Oona was imagining Horn and Berryman meeting somewhere in the story,
Jiminy.
It would be a good chapter.

It seemed to her that Horn should win out. There had already been two attempts made on his life. A diner chef had shot at him from point-blank range and missed. Another time he’d been beaten lifeless, but had lived.

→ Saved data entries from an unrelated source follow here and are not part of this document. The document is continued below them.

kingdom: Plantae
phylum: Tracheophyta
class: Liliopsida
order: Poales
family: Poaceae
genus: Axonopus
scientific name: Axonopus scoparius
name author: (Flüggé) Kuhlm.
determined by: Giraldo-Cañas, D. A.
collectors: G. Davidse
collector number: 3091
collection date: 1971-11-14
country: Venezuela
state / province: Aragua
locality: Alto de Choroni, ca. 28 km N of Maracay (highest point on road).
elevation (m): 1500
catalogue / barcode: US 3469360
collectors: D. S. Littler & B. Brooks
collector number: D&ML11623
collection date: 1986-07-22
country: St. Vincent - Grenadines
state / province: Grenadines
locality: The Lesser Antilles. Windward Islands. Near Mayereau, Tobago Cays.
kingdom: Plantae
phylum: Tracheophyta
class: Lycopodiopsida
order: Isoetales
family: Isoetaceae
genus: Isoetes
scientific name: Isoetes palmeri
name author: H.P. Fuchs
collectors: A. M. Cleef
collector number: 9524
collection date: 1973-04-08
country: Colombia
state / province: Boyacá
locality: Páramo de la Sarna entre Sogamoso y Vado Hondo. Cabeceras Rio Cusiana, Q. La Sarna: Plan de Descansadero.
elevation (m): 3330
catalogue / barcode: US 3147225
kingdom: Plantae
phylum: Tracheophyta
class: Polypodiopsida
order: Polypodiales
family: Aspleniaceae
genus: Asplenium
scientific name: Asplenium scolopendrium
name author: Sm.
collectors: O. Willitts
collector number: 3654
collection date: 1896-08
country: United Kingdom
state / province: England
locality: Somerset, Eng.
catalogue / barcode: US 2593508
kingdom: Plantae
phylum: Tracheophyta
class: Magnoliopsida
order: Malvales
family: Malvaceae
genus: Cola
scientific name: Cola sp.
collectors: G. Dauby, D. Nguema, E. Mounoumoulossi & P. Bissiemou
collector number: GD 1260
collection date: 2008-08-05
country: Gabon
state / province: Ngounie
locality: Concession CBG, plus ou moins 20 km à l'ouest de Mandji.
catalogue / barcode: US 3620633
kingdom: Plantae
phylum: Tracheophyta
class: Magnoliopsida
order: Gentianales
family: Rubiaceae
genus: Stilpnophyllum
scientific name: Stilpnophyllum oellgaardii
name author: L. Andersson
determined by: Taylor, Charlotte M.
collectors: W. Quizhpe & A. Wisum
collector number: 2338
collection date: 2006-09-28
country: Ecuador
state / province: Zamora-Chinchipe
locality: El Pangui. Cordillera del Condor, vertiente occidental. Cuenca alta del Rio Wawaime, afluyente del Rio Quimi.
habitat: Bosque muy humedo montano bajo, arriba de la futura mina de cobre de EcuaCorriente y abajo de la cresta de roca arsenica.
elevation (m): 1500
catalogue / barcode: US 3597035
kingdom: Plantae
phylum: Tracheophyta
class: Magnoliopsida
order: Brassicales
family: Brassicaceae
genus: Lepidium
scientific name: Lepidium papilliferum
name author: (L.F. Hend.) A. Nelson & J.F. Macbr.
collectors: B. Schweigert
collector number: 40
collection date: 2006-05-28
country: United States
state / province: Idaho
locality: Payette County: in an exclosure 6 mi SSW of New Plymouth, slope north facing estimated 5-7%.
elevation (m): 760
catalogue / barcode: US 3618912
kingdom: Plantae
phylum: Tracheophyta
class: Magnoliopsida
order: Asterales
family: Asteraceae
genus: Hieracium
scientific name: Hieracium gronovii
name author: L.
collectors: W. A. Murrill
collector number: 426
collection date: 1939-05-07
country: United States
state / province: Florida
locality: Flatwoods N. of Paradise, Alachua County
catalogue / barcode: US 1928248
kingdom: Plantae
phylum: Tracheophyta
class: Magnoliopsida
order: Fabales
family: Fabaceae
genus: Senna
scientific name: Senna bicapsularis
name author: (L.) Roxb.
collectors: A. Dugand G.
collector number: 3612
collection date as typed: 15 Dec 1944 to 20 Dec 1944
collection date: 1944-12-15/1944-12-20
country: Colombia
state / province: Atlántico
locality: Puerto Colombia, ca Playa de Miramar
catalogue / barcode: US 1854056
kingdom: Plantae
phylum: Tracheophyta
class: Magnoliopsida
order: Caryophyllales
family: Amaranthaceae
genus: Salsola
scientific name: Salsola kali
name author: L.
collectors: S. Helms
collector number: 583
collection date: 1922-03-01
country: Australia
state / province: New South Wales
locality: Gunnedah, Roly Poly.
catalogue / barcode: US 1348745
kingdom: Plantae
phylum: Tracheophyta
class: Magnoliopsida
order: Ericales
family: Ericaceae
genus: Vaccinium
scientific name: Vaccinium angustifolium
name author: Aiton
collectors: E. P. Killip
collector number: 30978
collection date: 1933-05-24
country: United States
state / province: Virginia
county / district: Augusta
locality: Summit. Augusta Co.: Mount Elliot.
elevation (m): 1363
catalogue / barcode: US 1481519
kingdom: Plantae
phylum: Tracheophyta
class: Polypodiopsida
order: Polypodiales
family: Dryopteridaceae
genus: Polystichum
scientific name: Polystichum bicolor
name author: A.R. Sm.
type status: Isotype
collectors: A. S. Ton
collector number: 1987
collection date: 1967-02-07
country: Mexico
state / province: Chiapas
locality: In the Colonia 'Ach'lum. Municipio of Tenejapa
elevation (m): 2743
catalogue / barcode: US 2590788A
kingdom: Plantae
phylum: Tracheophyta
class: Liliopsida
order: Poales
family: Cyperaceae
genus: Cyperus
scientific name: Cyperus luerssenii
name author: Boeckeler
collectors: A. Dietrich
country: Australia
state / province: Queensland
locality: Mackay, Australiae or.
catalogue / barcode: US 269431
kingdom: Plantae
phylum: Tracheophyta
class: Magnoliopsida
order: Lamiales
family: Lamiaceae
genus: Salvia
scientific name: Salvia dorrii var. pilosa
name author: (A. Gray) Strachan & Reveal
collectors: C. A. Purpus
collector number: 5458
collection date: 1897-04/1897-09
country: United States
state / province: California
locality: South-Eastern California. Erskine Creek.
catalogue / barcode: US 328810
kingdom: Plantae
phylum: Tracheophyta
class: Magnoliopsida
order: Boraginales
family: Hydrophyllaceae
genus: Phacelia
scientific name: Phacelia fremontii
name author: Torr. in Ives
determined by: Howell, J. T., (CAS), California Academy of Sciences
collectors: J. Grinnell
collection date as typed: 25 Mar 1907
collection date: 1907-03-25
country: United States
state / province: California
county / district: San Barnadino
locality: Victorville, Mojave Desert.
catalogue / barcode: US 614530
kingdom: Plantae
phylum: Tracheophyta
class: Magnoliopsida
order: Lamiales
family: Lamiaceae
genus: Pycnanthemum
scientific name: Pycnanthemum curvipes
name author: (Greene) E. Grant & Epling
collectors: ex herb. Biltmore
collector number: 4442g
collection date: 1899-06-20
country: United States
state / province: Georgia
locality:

If Tom Berryman succeeded, it seemed to her, it would have to be totally unfair. Some mysterious bush-whacking. Jimmie Horn would have to end up as a martyr. She found that neither possibility bothered her. Berryman had already convinced her that the Horn shooting was inevitable. In
Jiminy,
Horn seemed to feel the same way.

She thought that she still didn’t know Berryman the way she wanted to. Their relationship was too heady. All his relationships were. Maybe that was what was drawing her to him, though?

The soldier put his empty cup on her tray. “Were you all vis’tin’ in New York, honey? Or are you vis’tin’ in Music City? Or goin’ on to Dallas maybe?”